Device state is useful for making an access decision — however, it’s self-reported by the device. When your device has been compromised, it starts lying to you. Trusted boot and device state attestation are meant to help you detect when this has happened — these work much better for closed ecosystems (like macOS), and are much more complex for open ecosystems with multiple vendors (like Windows).

Device state goes completely out the window as soon as you have to provide access to devices managed by another organization. If you’re large enough, you may be able to require use of a managed device by the vendors.

Network devices

Your corporate network has a lot of legacy devices that don’t meet your Level 3 security controls — like printers. Printers don’t have secure boot. Your MDM probably can’t manage your printer. The easiest way to set up your printer is with a fixed IP address. It’s still a device on the network, and you want to be able to manage access to it in the same way as my other network devices, but you can’t. Existing networks with legacy devices will have a harder time here — maybe if you’re at a startup, and you’re trying to adopt a zero trust architecture, you can just not have a printer.

So, ignoring our long tail of complications, what would the ultimate level of attaining zero trust look like?

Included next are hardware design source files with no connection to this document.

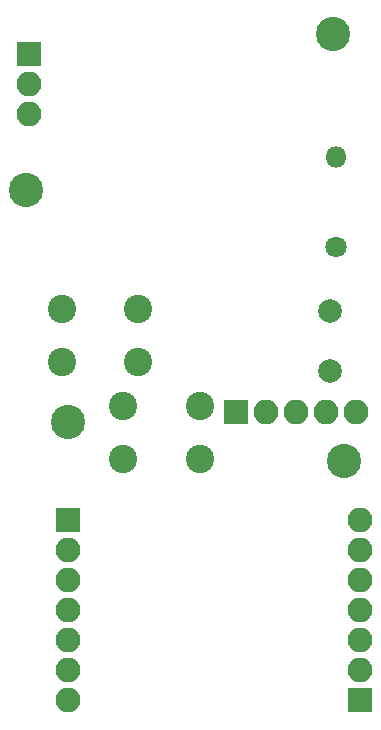
<source format=gbs>
%TF.GenerationSoftware,KiCad,Pcbnew,7.0.1*%
%TF.CreationDate,2023-04-13T23:50:02-04:00*%
%TF.ProjectId,YakBak-soldering-kit,59616b42-616b-42d7-936f-6c646572696e,rev?*%
%TF.SameCoordinates,Original*%
%TF.FileFunction,Soldermask,Bot*%
%TF.FilePolarity,Negative*%
%FSLAX46Y46*%
G04 Gerber Fmt 4.6, Leading zero omitted, Abs format (unit mm)*
G04 Created by KiCad (PCBNEW 7.0.1) date 2023-04-13 23:50:02*
%MOMM*%
%LPD*%
G01*
G04 APERTURE LIST*
G04 Aperture macros list*
%AMRoundRect*
0 Rectangle with rounded corners*
0 $1 Rounding radius*
0 $2 $3 $4 $5 $6 $7 $8 $9 X,Y pos of 4 corners*
0 Add a 4 corners polygon primitive as box body*
4,1,4,$2,$3,$4,$5,$6,$7,$8,$9,$2,$3,0*
0 Add four circle primitives for the rounded corners*
1,1,$1+$1,$2,$3*
1,1,$1+$1,$4,$5*
1,1,$1+$1,$6,$7*
1,1,$1+$1,$8,$9*
0 Add four rect primitives between the rounded corners*
20,1,$1+$1,$2,$3,$4,$5,0*
20,1,$1+$1,$4,$5,$6,$7,0*
20,1,$1+$1,$6,$7,$8,$9,0*
20,1,$1+$1,$8,$9,$2,$3,0*%
G04 Aperture macros list end*
%ADD10RoundRect,0.200000X0.850000X0.850000X-0.850000X0.850000X-0.850000X-0.850000X0.850000X-0.850000X0*%
%ADD11O,2.100000X2.100000*%
%ADD12C,2.400000*%
%ADD13RoundRect,0.200000X-0.850000X-0.850000X0.850000X-0.850000X0.850000X0.850000X-0.850000X0.850000X0*%
%ADD14C,2.900000*%
%ADD15C,2.000000*%
%ADD16C,1.800000*%
%ADD17O,1.800000X1.800000*%
%ADD18RoundRect,0.200000X-0.850000X0.850000X-0.850000X-0.850000X0.850000X-0.850000X0.850000X0.850000X0*%
G04 APERTURE END LIST*
D10*
%TO.C,J2*%
X122250000Y-109660000D03*
D11*
X122250000Y-107120000D03*
X122250000Y-104580000D03*
X122250000Y-102040000D03*
X122250000Y-99500000D03*
X122250000Y-96960000D03*
X122250000Y-94420000D03*
%TD*%
D12*
%TO.C,SW1*%
X97000000Y-76500000D03*
X103500000Y-76500000D03*
X97000000Y-81000000D03*
X103500000Y-81000000D03*
%TD*%
D13*
%TO.C,J1*%
X97500000Y-94420000D03*
D11*
X97500000Y-96960000D03*
X97500000Y-99500000D03*
X97500000Y-102040000D03*
X97500000Y-104580000D03*
X97500000Y-107120000D03*
X97500000Y-109660000D03*
%TD*%
D12*
%TO.C,SW2*%
X102212000Y-84750000D03*
X108712000Y-84750000D03*
X102212000Y-89250000D03*
X108712000Y-89250000D03*
%TD*%
D14*
%TO.C,H4*%
X120000000Y-53250000D03*
%TD*%
%TO.C,H1*%
X120904000Y-89408000D03*
%TD*%
D15*
%TO.C,C1*%
X119750000Y-81750000D03*
X119750000Y-76750000D03*
%TD*%
D14*
%TO.C,H2*%
X94000000Y-66500000D03*
%TD*%
%TO.C,H3*%
X97536000Y-86106000D03*
%TD*%
D13*
%TO.C,U2*%
X94250000Y-54960000D03*
D11*
X94250000Y-57500000D03*
X94250000Y-60040000D03*
%TD*%
D16*
%TO.C,R1*%
X120250000Y-71310000D03*
D17*
X120250000Y-63690000D03*
%TD*%
D18*
%TO.C,U3*%
X111760000Y-85250000D03*
D11*
X114300000Y-85250000D03*
X116840000Y-85250000D03*
X119380000Y-85250000D03*
X121920000Y-85250000D03*
%TD*%
M02*

</source>
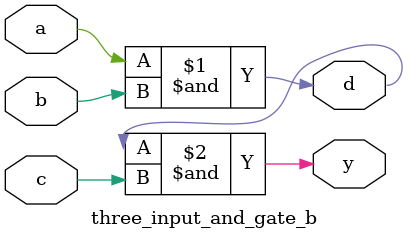
<source format=v>
`timescale 1ns / 1ps


module three_input_and_gate_b(
input a,
input b,
input c,
output d,
output y
    );
    assign d=a&b;
    assign y=d&c;
endmodule

</source>
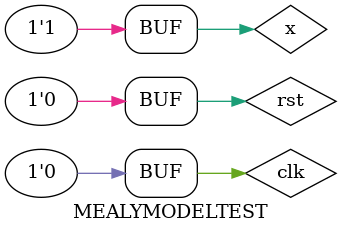
<source format=v>
`timescale 1ns / 1ps


module MEALYMODELTEST;

	// Inputs
	reg x;
	reg rst;
	reg clk;

	// Outputs
	wire y;

	// Instantiate the Unit Under Test (UUT)
	MEALYMODEL uut (
		.x(x), 
		.rst(rst), 
		.clk(clk), 
		.y(y)
	);

	initial begin
		// Initialize Inputs
		x = 0;
		rst = 0;
		clk = 0;

		// Wait 100 ns for global reset to finish
		#100 rst=1;x=0;
		#100 rst=0;x=0;
		#100 x=1;
        
		// Add stimulus here

	end
      
endmodule


</source>
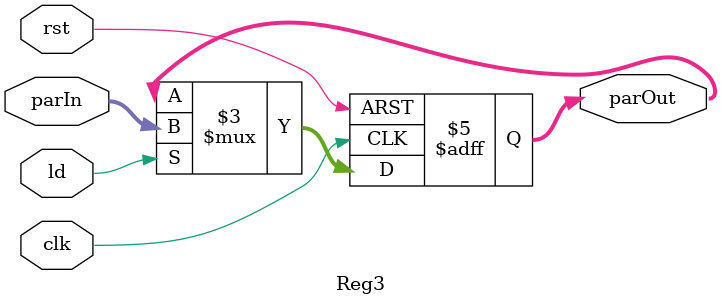
<source format=v>
`timescale 1ns/1ns
module Reg3(input clk, rst, ld, input [2:0] parIn, output reg [2:0] parOut);
    always @(posedge clk, posedge rst) begin
        // #1
        if(rst) parOut = 3'b0;
        else if(ld) parOut = parIn;
        else parOut = parOut;
    end
endmodule
</source>
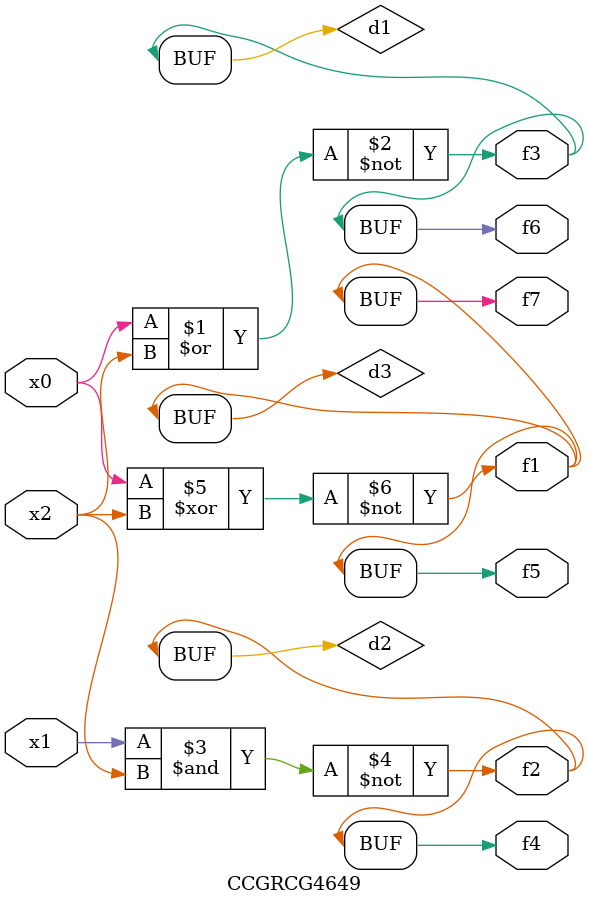
<source format=v>
module CCGRCG4649(
	input x0, x1, x2,
	output f1, f2, f3, f4, f5, f6, f7
);

	wire d1, d2, d3;

	nor (d1, x0, x2);
	nand (d2, x1, x2);
	xnor (d3, x0, x2);
	assign f1 = d3;
	assign f2 = d2;
	assign f3 = d1;
	assign f4 = d2;
	assign f5 = d3;
	assign f6 = d1;
	assign f7 = d3;
endmodule

</source>
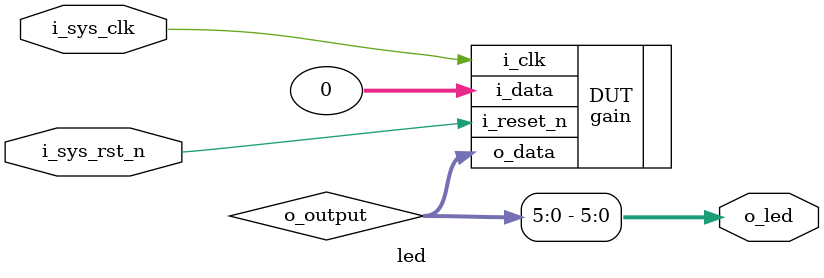
<source format=v>
module led (
    input   wire            i_sys_clk,          // clk input
    input   wire            i_sys_rst_n,        // reset input
    output  wire     [5:0]   o_led    // 6 LEDS pin
);

// module gain(
//     input   wire    [0:0]   i_clk,
//     input   wire    [0:0]   i_reset_n,
//     input   wire    [7:0]   i_data,
//     output  reg     [7:0]   o_data
// );
wire [7:0] o_output;
gain DUT(
    .i_clk(i_sys_clk),
    .i_reset_n(i_sys_rst_n),
    .i_data('h00),  // Example input data, modify as needed
    .o_data(o_output)   // Connect output to LED pins
);
assign o_led = o_output[5:0]; // Assign the first 6 bits to the LED output    

endmodule

</source>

— back to regularly scheduled content —

You have a decent way to manage users and user access to SaaS applications, and correlate logs for when users accessed those applications. There are only really two partial solutions today: either host everything yourself, which you see becoming more common with larger infrastructure tools with on prem solutions; or just be Google or Microsoft and use your single sign-on to access everything.

In terms of legacy devices, your zero trust architecture includes all of the devices you have in your corporate network — because they’re all a point of entry to the network. Usually, the easiest way to address this long tail of devices is to move them off the corporate network, instead of making sure they meet the requirements they need to be on it.

And lastly, with all of that information about users and devices, you can make real-time access decisions that aren’t just rule-based, but that change based on what you know, quickly enough that the user doesn’t notice or get frustrated. This isn’t easy.

Zero trust is a continuous journey

The wrong takeaway of this blog post is to treat the levels like a checklist — but, if that’s what you’re looking for, and you’re at the very beginning of your zero trust journey, take this as directional guidance on where you’re headed.

The reality is that zero trust is never “done” — it’s a continuous journey (and the friends you make along the way). You should consider what’s right for the risk your organization is facing — it might not be worth it for you to reach the top level. Focus on the core components of a zero trust architecture — users, devices, and access — and what you can do to improve in each area, regardless of where you’re starting.